San Diego Business Journal

Audit: State Pays Too Much for Too Much Power

Energy: CPUC Weighs Plan to Pass Costs on to San Diego Ratepayers

Staff Writer

The state paid too much money for excess power when it doesn't need it, and still doesn't have enough power for the times it does need it. And that power will cost consumers more money.

A report released last month by the Bureau of State Audits noted pressures have eased, but cost risks remain.

And ratepayers are going to foot the bill, as the California Public Utilities Commission weighs a plan to allocate those costs to utility customers statewide.
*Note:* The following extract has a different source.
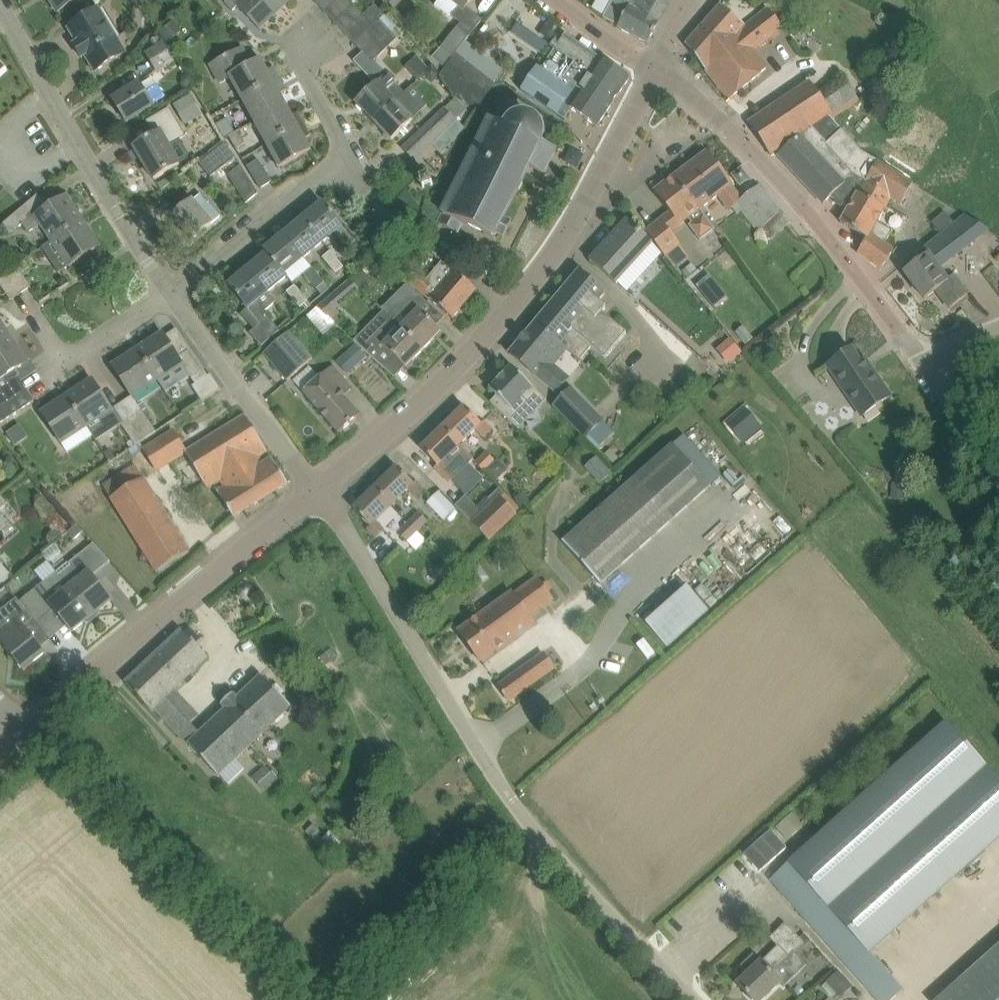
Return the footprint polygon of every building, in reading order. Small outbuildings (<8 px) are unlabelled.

The two issues center on 57 long-term contracts set up by the state's Department of Water Resources during 2001. The contracts are worth about $42.6 billion for about 10 years' worth of power, according to the state audit.

But based on present forecasts, the department has already procured more power than consumers in Southern California need, up until the first quarter of 2005. These contract amounts are "nondispatchable," meaning the DWR must pay for the power whether or not it is used, the audit said.

What's more, the portfolio provides year-round energy but has no emphasis on delivery during peak-demand hours. This may force the DWR to scramble to meet high demand during times of supply shortages, the audit stated.

Contracts One-Sided

The report also said the DWR cannot terminate or assess penalties under most of the contracts, even if generators repeatedly or intentionally fail to deliver power during severe shortages. Instead, the department can only recover the difference between the contract price and the cost of the replacement power.

In addition, some contracts don't require new power plants to actually make their power available to Californians, even when the state pays a premium for their construction. Also, the DWR didn't bargain for the right to inspect facilities taken out of service due to alleged mechanical difficulties, according to the audit.

In addition, the state could end up facing costs usually paid by generators, like governmental charges and environmental compliance fees.

The audit doesn't fully blame the DWR for the situation. It noted that the department was forced to rush in, unprepared, to purchase electricity in the midst of a crisis.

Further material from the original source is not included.